■ GIVEN RECORDS
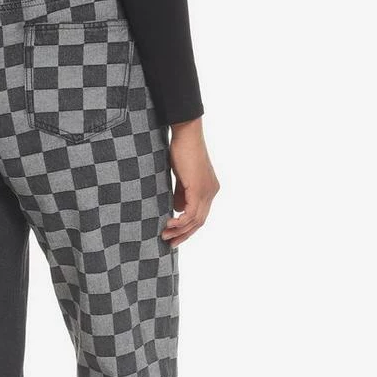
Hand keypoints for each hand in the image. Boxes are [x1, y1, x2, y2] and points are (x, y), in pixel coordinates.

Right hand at [162, 118, 219, 246]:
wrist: (186, 134)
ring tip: (164, 235)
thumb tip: (176, 208)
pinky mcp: (199, 188)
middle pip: (200, 221)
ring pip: (196, 220)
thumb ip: (181, 193)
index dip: (188, 228)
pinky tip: (168, 224)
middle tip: (169, 242)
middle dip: (184, 234)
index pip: (201, 215)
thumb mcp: (181, 177)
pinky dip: (180, 221)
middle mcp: (212, 192)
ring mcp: (207, 191)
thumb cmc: (181, 151)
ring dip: (179, 230)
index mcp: (210, 189)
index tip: (174, 235)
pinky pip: (191, 213)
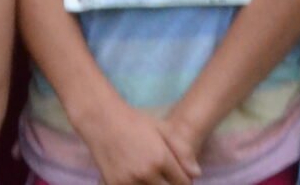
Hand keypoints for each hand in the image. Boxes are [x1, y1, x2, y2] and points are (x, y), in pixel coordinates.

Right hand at [76, 97, 197, 184]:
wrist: (102, 120)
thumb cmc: (135, 121)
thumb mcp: (162, 130)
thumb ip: (182, 152)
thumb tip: (197, 174)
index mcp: (161, 159)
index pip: (182, 183)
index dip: (184, 181)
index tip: (180, 177)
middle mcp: (146, 173)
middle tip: (166, 177)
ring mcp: (129, 181)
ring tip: (152, 177)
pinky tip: (137, 178)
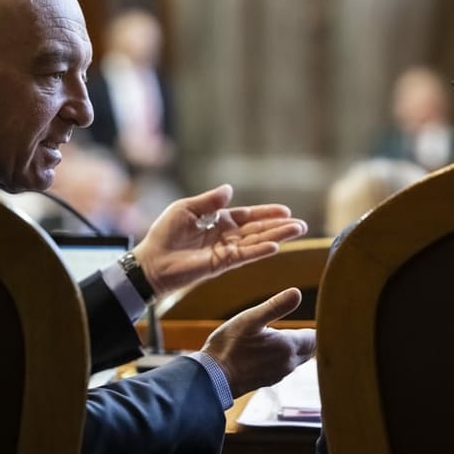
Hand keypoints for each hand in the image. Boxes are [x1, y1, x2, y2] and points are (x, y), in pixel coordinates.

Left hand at [133, 184, 307, 296]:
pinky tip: (276, 246)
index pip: (248, 216)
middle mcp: (226, 236)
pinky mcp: (222, 264)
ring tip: (297, 231)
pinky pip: (245, 255)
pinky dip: (260, 251)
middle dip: (280, 226)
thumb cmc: (165, 234)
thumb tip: (230, 189)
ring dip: (277, 236)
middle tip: (301, 224)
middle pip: (258, 229)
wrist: (151, 261)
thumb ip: (210, 201)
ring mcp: (226, 251)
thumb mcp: (186, 208)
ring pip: (257, 242)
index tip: (286, 210)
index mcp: (219, 220)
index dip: (266, 213)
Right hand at [200, 288, 316, 397]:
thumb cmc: (230, 346)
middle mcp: (288, 363)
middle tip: (316, 324)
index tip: (322, 316)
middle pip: (311, 350)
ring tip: (296, 334)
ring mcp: (278, 373)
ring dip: (299, 348)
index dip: (319, 326)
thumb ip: (276, 306)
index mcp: (288, 346)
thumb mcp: (250, 319)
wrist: (213, 378)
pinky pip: (285, 366)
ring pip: (298, 359)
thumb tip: (297, 292)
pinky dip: (286, 357)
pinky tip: (275, 350)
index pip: (315, 337)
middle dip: (312, 338)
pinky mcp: (268, 380)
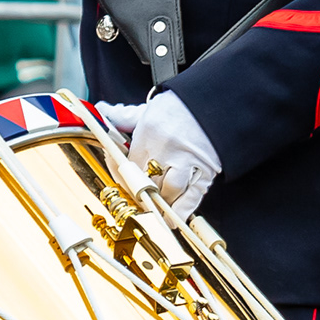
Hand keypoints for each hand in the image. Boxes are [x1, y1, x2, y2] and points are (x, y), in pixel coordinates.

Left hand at [118, 88, 221, 220]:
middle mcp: (166, 149)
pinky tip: (174, 218)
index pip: (128, 164)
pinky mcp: (206, 169)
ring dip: (159, 203)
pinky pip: (192, 196)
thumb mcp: (150, 108)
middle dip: (138, 192)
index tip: (120, 177)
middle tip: (136, 196)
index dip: (121, 175)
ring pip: (167, 192)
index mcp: (150, 132)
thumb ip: (125, 116)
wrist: (216, 101)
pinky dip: (182, 209)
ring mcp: (187, 161)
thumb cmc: (182, 105)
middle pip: (145, 182)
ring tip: (155, 207)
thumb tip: (103, 111)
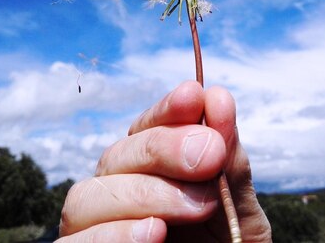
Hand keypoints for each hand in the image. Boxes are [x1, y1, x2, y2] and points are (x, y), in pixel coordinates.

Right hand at [57, 80, 271, 241]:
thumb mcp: (239, 214)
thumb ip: (228, 164)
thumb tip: (218, 98)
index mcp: (151, 174)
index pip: (146, 128)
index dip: (167, 110)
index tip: (196, 96)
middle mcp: (115, 196)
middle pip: (116, 156)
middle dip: (163, 148)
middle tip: (209, 155)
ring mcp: (93, 231)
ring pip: (86, 196)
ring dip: (143, 193)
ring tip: (195, 205)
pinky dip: (112, 236)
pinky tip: (153, 233)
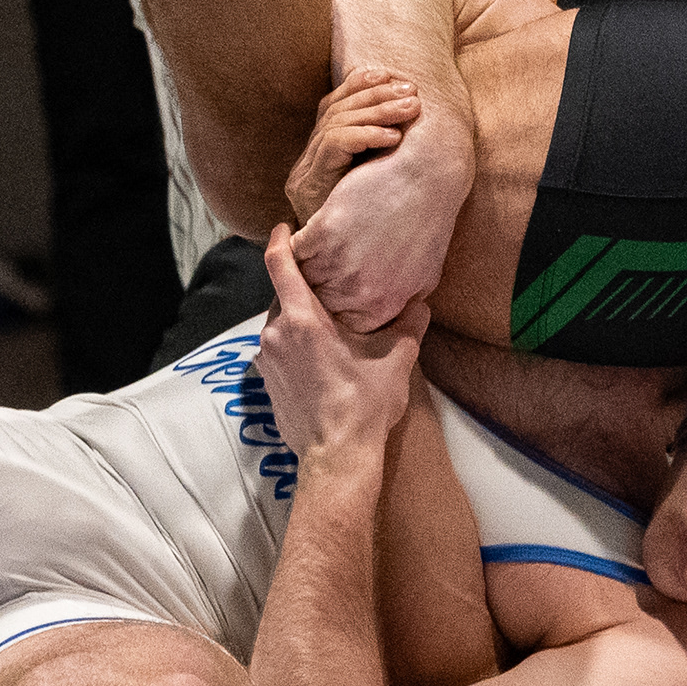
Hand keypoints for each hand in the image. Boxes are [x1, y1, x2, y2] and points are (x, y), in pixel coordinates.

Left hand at [256, 225, 429, 463]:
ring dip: (300, 323)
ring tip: (330, 330)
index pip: (280, 265)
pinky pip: (278, 351)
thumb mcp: (395, 360)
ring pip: (280, 325)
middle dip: (304, 292)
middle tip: (331, 292)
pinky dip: (294, 347)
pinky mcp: (266, 383)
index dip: (279, 240)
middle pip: (283, 297)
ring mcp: (266, 360)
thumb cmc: (363, 405)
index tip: (284, 228)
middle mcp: (275, 334)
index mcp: (303, 319)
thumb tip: (421, 303)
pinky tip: (320, 360)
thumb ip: (408, 326)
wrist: (337, 457)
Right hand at [285, 68, 421, 223]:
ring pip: (335, 123)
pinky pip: (333, 146)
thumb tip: (414, 111)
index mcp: (318, 156)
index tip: (391, 74)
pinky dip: (364, 135)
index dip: (359, 85)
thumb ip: (384, 150)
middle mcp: (305, 162)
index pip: (331, 106)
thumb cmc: (377, 228)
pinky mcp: (307, 187)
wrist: (348, 277)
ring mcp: (304, 174)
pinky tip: (393, 137)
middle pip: (334, 110)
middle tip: (412, 93)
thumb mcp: (382, 182)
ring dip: (377, 111)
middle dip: (376, 95)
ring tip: (411, 108)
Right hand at [289, 107, 467, 330]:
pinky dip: (300, 239)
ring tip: (320, 248)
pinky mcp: (324, 234)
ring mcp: (339, 266)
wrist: (426, 177)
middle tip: (322, 269)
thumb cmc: (428, 223)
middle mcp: (359, 294)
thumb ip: (396, 305)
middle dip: (317, 287)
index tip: (334, 291)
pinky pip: (295, 248)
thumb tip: (379, 321)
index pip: (341, 323)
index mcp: (381, 309)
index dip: (334, 306)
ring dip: (308, 263)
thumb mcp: (422, 277)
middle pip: (317, 302)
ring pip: (301, 276)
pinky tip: (316, 229)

■ REQUIRED ACTION
Up to and including the line containing "index dip: (188, 228)", quote each line of the entries above from the very first, please, exactly and without images.

■ EXPECTED OUTPUT
Hand keypoints for each hand in the image. Boxes are [x1, y1, x2, y2] and points are (x, y), in pixel coordinates.

Right hand at [162, 118, 219, 246]:
wrist: (186, 134)
ring tip: (164, 235)
thumb tip: (176, 208)
pinky mcp: (199, 188)
middle pip: (200, 221)
ring pip: (196, 220)
thumb ip: (181, 193)
index dip: (188, 228)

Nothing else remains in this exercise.